El baño

Imagen extraída de enteringtheotherside.blogspot.com

A menudo escribo sobre la  horrible sensación de mi cuerpo pensado sobre mi gris colchón, pero otras veces es al contrario, floto. Ser hipersensible tienes sus ventajas.

Hoy he llenado la bañera de agua caliente y jabón de avena, olor de mi infancia, y me he sumergido en ella poco a poco.

He cerrado mis ojos y de repente mi cuerpo ha dejado de pesar, llena de ingravidez me he centrado en todas y cada una de mis sensaciones. He sido azul.

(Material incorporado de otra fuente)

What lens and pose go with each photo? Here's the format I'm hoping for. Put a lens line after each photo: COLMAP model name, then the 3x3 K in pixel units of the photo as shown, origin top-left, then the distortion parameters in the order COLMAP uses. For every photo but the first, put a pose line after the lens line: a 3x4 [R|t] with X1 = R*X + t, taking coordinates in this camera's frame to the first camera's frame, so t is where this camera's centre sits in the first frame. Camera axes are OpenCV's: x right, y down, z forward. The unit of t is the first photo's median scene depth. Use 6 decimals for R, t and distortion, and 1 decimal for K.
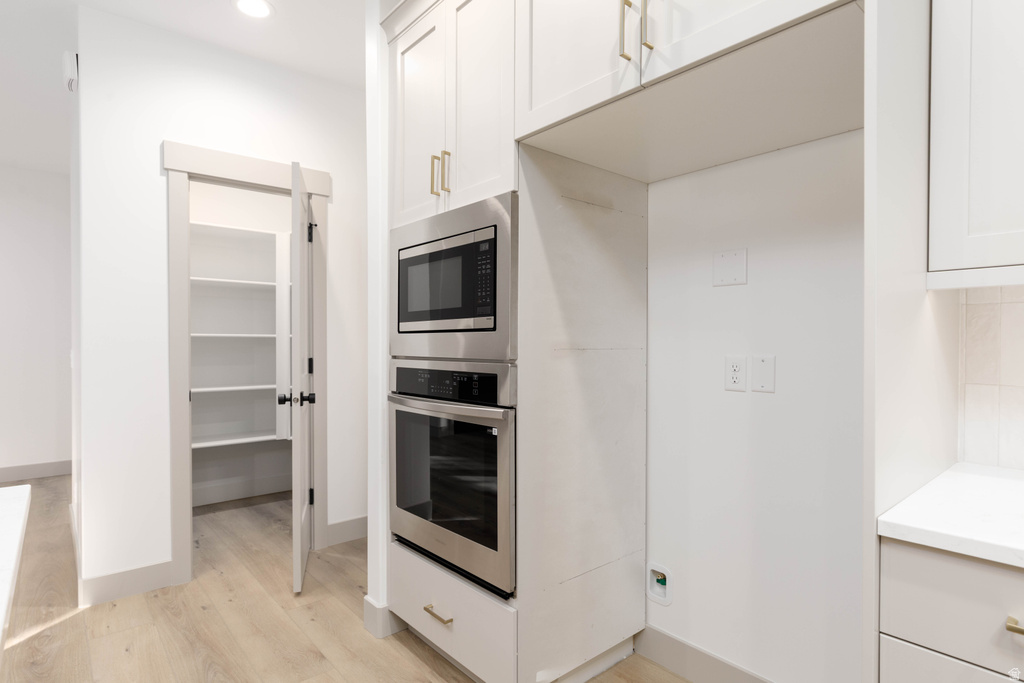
lens RADIAL K [[545.5, 0, 513.0], [0, 545.5, 343.5], [0, 0, 1]] dist [0.006154, 0.000083]
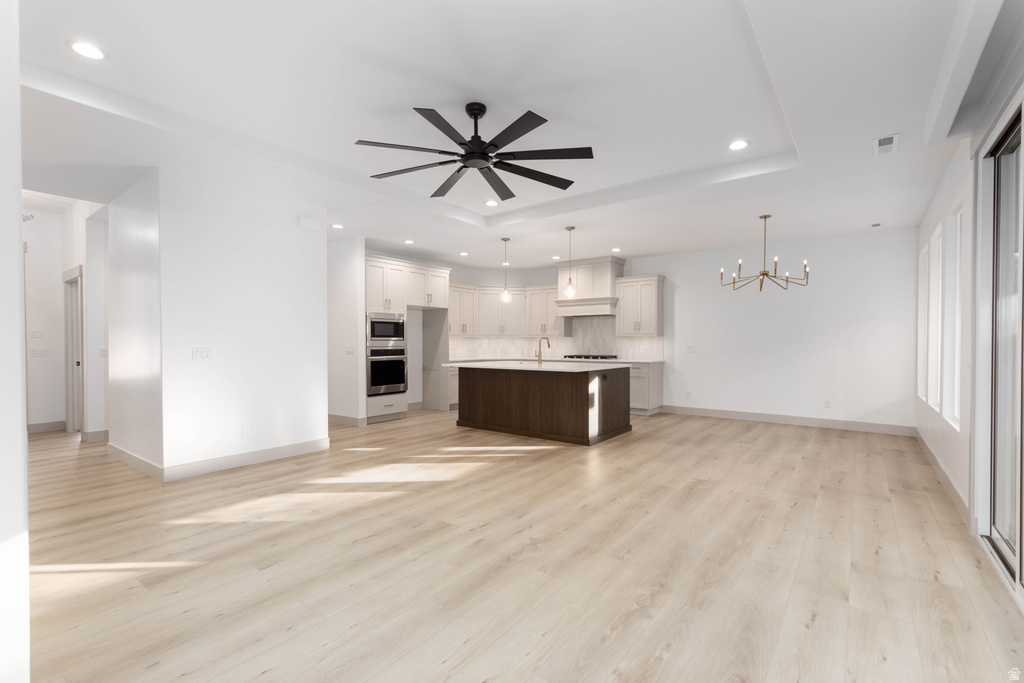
lens RADIAL K [[458.0, 0, 516.3], [0, 458.0, 346.1], [0, 0, 1]] dist [0.005842, -0.000674]
pose [[-0.209928, -0.007142, 0.977691, -3.690191], [0.003147, 0.999963, 0.007980, -0.001730], [-0.977712, 0.004752, -0.209898, 0.716775]]
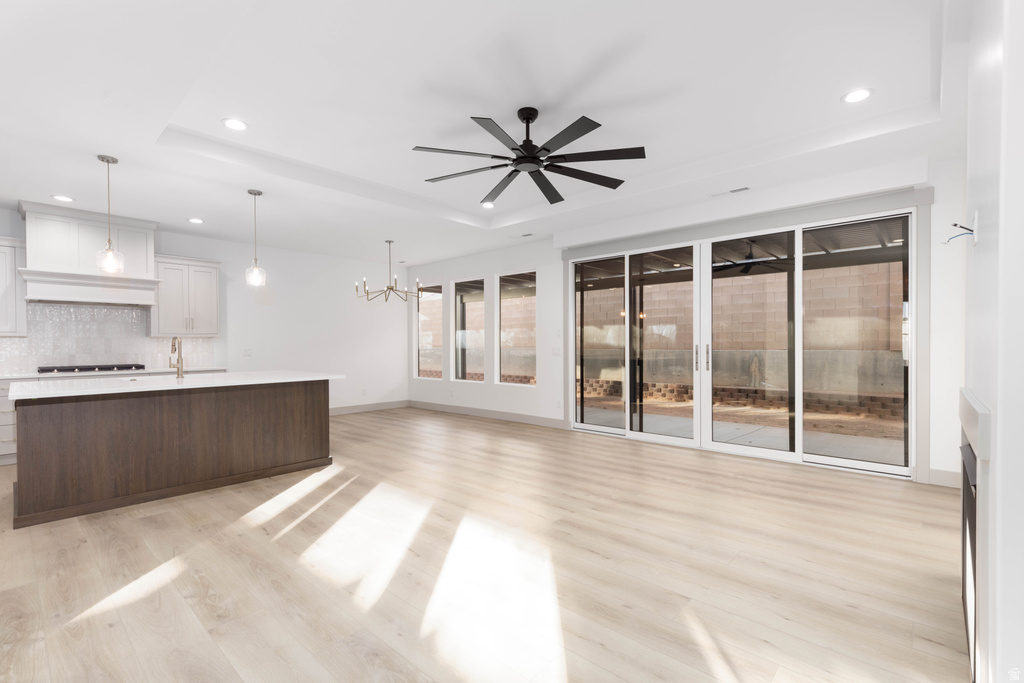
lens RADIAL K [[458.0, 0, 516.9], [0, 458.0, 347.7], [0, 0, 1]] dist [0.005842, -0.000674]
pose [[-0.991752, 0.006565, -0.128001, -1.837847], [0.005031, 0.999912, 0.012302, -0.005508], [0.128071, 0.011557, -0.991698, 2.124783]]
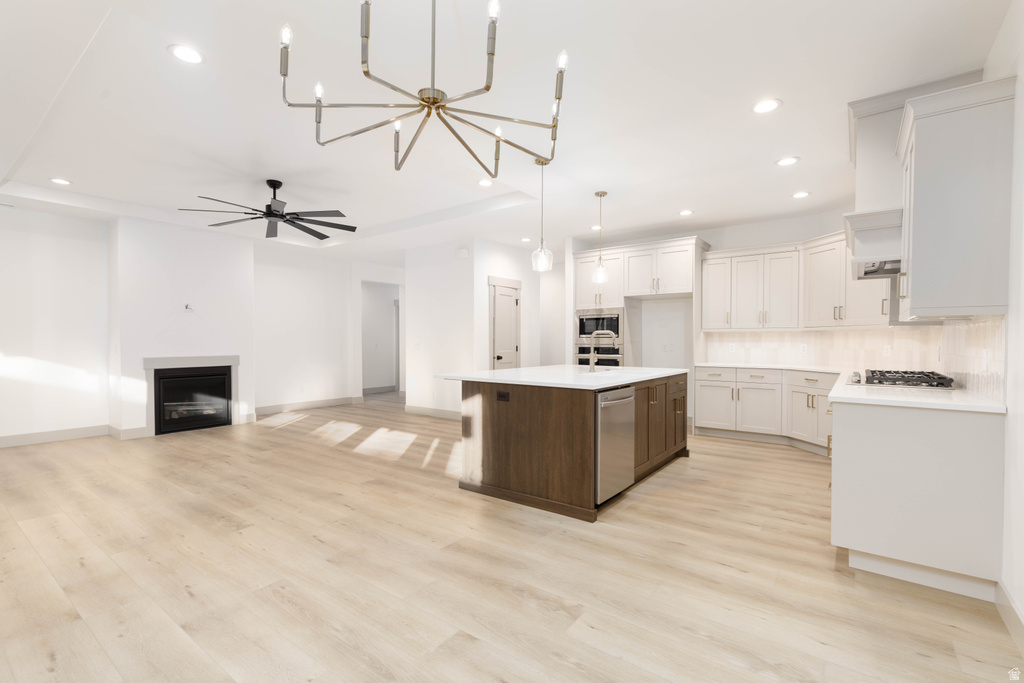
lens RADIAL K [[458.0, 0, 512.4], [0, 458.0, 346.0], [0, 0, 1]] dist [0.005842, -0.000674]
pose [[0.976880, -0.001835, 0.213781, -1.400028], [0.000002, 0.999963, 0.008571, 0.011000], [-0.213789, -0.008372, 0.976844, -2.070808]]
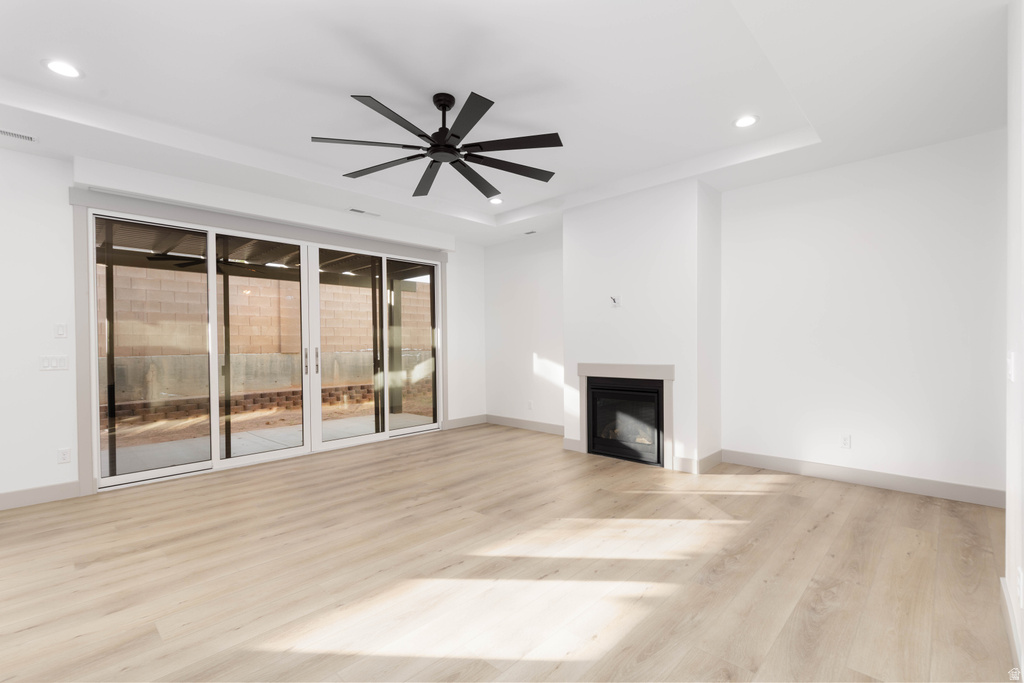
lens RADIAL K [[458.0, 0, 519.1], [0, 458.0, 342.4], [0, 0, 1]] dist [0.005842, -0.000674]
pose [[0.102681, -0.002515, -0.994711, -0.540469], [0.006519, 0.999977, -0.001856, -0.002854], [0.994693, -0.006294, 0.102695, 0.598242]]
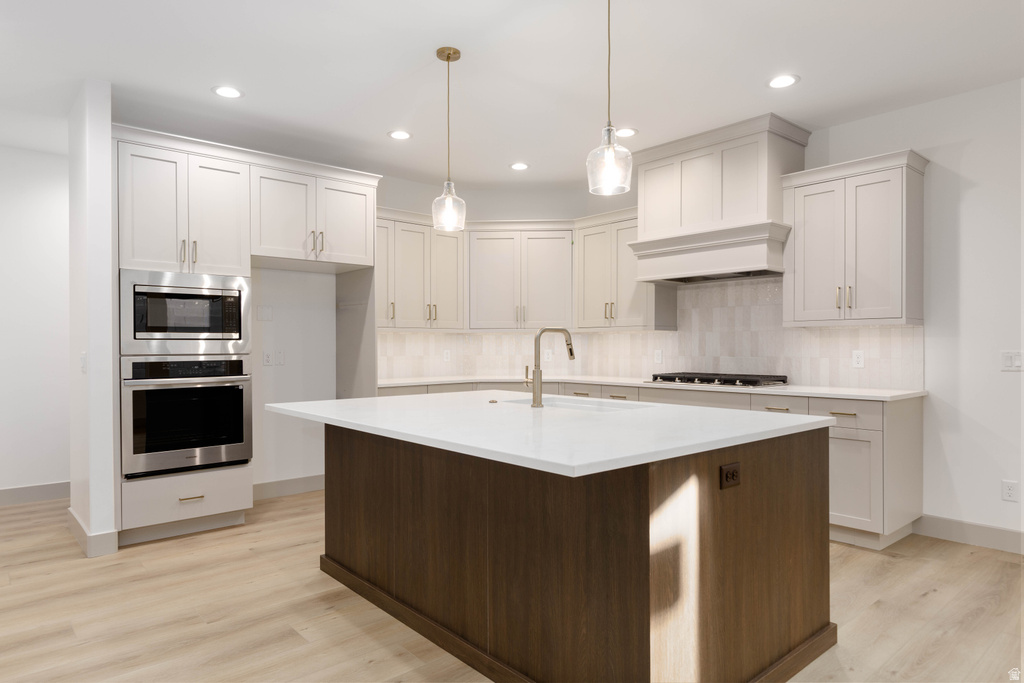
lens RADIAL K [[622.5, 0, 516.0], [0, 622.5, 346.3], [0, 0, 1]] dist [0.004719, 0.000534]
pose [[-0.006525, -0.002954, 0.999974, -2.054802], [0.006570, 0.999974, 0.002997, 0.001547], [-0.999957, 0.006589, -0.006505, -0.056035]]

He sentido cómo mi cabeza y mi pecho estaban fuera del agua y yo era capaz de notar la línea exacta que me separaba del agua. Después me he girado hacia la izquierda  y he dejado mi brazo  y muslo derecho fuera del agua . Por un momento la bañera era el mar y una parte de mí era una isla que sobresalía.

Me daba miedo abrir los ojos y dejar de experimentar todo eso, pero al abrirlos, vi el agua moverse para mí. Jugaba junto con el jabón  a pintar  lunares blancos en un lienzo también blanco, que es mi piel.

Ha sido bello, este recuerdo marcha a mi caja de memoria sensorial, dentro de una cabecita que a veces no sabe lo que le espera y a veces no está tan mal, incluso puede llegar a ser increíble un simple baño.